La brisa cálida de primavera
se filtró a través de uno de los enormes ventanales de la antigua casona. El
sol que luchaba por traspasar las nubes, ocasionalmente lo lograba, dándole una
tenue y cálida iluminación al lugar. En uno de sus triunfos, el astro rey iluminó
aquel pasillo y cuando eso sucedió, el efecto provocado era casi de otro mundo.
Los rincones, así clareados, parecían estar desiertos y se podían divisar
cientos de pequeñas lianas que alguna araña se había tomado el tiempo de tejer.

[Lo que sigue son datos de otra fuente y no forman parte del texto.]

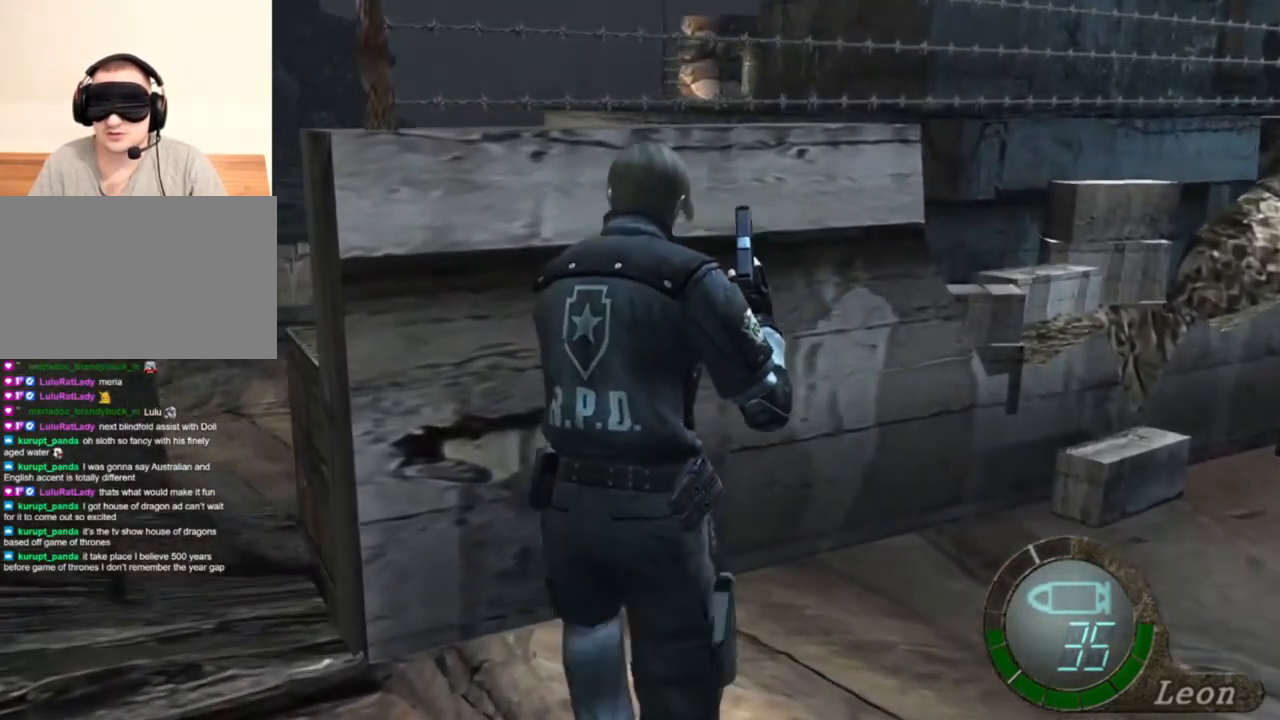
{"keys": ["e", "shift", "w"], "mouse": [], "events": [[50, "a", "down"], [317, "a", "up"], [417, "e", "down"]]}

En la pared, frente a la ventana de mayor tamaño, se veía un cuadro con el
rostro de una bella mujer. Su cabello oscuro, contrastaba con lo pálido del
rostro y hasta una mirada triste se dejaba entre ver. Por el ángulo en que el
retrato se hallaba ubicado podía observarse el reflejo del jardín que estaba
justo frente a él. Y de esa manera, una extraña sensación de superposición de
imágenes se formaba casi sin querer. Era como si la composición artística
hubiera sido tenida en cuenta en su conjunto a la casa y más precisamente, a la
galería con las moribundas plantas del parque; formando un todo que llegaba a
ser casi surrealista.
Ese cuadro había capturado la
atención de Ana quien se sintió cautivada no sólo por la imagen sino también
por el juego del entorno. Luego de haberla visitado la primera vez, soñó ese
retrato por más de una semana y en su corazón se instaló la idea de que esa
mujer necesitaba compañía y hasta ayuda. Más precisamente la suya. Entonces, se
decidió a adquirir la propiedad e inmediatamente llevó sus cosas al lugar. La
mudanza en solitario, había durado hasta entrada la noche, por lo que luego de
semejante tarea y con mucho por terminar, se recostó y cayó en un sueño
profundo, donde la mujer del cuadro, de rostro triste, pugnaba por decirle
algo.
“Ana”. Un suspiro en el aire
parecía escucharse.
Ella despertó bruscamente. No
estaba muy segura de cuánto tiempo llevaba durmiendo; allí estaba todo oscuro. La
habitación que había elegido para dormir daba al parque principal. Unas pesadas
cortinas blancas y claramente antiguas, le daban cierta intimidad al entorno de
la habitación ya que sólo el vidrio se interponía con el exterior. Ella se
asomó y desde allí pudo ver la galería cruzando el jardín. Aquel espacio,
otrora lleno de vida y color, estaba rodeado por la propia casa. Aún se podía
apreciar alguna que otra planta que los años habían castigado volviéndolas
ramas de extrañas y retorcidas formas. La aridez reinante hizo además, que en
el lugar del césped, creciera una opaca vegetación que desafiaría a Ana en el
arte de la jardinería. Ese jardín era como el corazón de la casa, agonizante
pero con una belleza casi tétrica. La luna emitía en ese momento, una luz que caía
como derramada en el parque y se posaba caprichosamente sobre el cuadro. A
pesar de la distancia entre la habitación y la galería, Ana podía apreciar con
una nitidez increíble, hasta intimidante, la imagen en su totalidad. Ella se
sintió hipnotizada.
“Ana”, escuchó a lo lejos y
su piel se erizó por completo. Miró con detenimiento el cuadro y le pareció que
la mujer se movía, que extendía sus brazos fuera del marco pidiendo por ella. Una
sensación de doblegamiento y dependencia se apoderaron de ella, tanto que tuvo
que luchar por desprender la mirada de esa mujer suplicante y salir de allí.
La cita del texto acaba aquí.